- **Given information**
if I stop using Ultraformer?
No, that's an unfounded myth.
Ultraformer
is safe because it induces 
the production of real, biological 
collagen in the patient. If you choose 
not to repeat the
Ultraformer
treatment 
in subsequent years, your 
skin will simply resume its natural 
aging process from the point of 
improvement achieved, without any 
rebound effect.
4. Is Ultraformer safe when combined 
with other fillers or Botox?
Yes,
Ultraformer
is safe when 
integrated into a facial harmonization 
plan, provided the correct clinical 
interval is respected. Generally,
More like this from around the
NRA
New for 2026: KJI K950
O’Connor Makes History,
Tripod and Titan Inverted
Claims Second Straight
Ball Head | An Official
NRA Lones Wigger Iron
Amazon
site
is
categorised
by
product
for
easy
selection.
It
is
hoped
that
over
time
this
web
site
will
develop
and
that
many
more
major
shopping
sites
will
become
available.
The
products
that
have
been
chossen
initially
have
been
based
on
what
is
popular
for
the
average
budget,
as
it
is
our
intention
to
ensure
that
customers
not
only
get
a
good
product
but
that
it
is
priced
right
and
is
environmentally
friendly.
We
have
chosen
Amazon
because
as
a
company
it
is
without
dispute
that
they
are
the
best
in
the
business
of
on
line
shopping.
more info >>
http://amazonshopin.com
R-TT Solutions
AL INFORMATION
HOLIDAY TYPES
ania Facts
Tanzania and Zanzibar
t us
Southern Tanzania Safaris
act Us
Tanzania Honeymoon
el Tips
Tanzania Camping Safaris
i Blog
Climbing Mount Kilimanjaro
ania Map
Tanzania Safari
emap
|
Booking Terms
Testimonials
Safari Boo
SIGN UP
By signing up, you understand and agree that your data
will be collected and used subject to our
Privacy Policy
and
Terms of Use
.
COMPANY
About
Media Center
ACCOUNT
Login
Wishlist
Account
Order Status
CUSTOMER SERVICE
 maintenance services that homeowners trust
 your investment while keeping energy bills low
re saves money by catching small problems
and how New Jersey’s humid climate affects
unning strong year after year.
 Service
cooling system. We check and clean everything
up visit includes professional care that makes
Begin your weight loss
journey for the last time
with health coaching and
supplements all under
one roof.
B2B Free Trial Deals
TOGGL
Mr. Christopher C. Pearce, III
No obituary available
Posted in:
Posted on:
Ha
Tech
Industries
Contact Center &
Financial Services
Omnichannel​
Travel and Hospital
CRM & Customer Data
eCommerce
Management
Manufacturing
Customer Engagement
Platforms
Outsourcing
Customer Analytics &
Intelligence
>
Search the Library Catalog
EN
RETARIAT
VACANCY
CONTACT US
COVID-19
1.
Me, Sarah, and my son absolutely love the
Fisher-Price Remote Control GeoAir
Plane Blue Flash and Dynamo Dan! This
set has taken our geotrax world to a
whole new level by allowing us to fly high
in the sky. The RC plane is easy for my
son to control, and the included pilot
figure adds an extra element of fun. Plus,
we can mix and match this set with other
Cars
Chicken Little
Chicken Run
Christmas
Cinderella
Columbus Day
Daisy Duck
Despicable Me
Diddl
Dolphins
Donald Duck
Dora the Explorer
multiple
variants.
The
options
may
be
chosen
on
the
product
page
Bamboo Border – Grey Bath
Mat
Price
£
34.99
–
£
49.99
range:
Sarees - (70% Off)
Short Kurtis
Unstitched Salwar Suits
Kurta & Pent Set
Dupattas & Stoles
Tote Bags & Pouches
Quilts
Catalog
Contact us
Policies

- **Task item**
Output everything from the first of the lines above down to the line containing "in subsequent years, your". Keep every line unchanged.

- **The completed task**
if I stop using Ultraformer?
No, that's an unfounded myth.
Ultraformer
is safe because it induces 
the production of real, biological 
collagen in the patient. If you choose 
not to repeat the
Ultraformer
treatment 
in subsequent years, your 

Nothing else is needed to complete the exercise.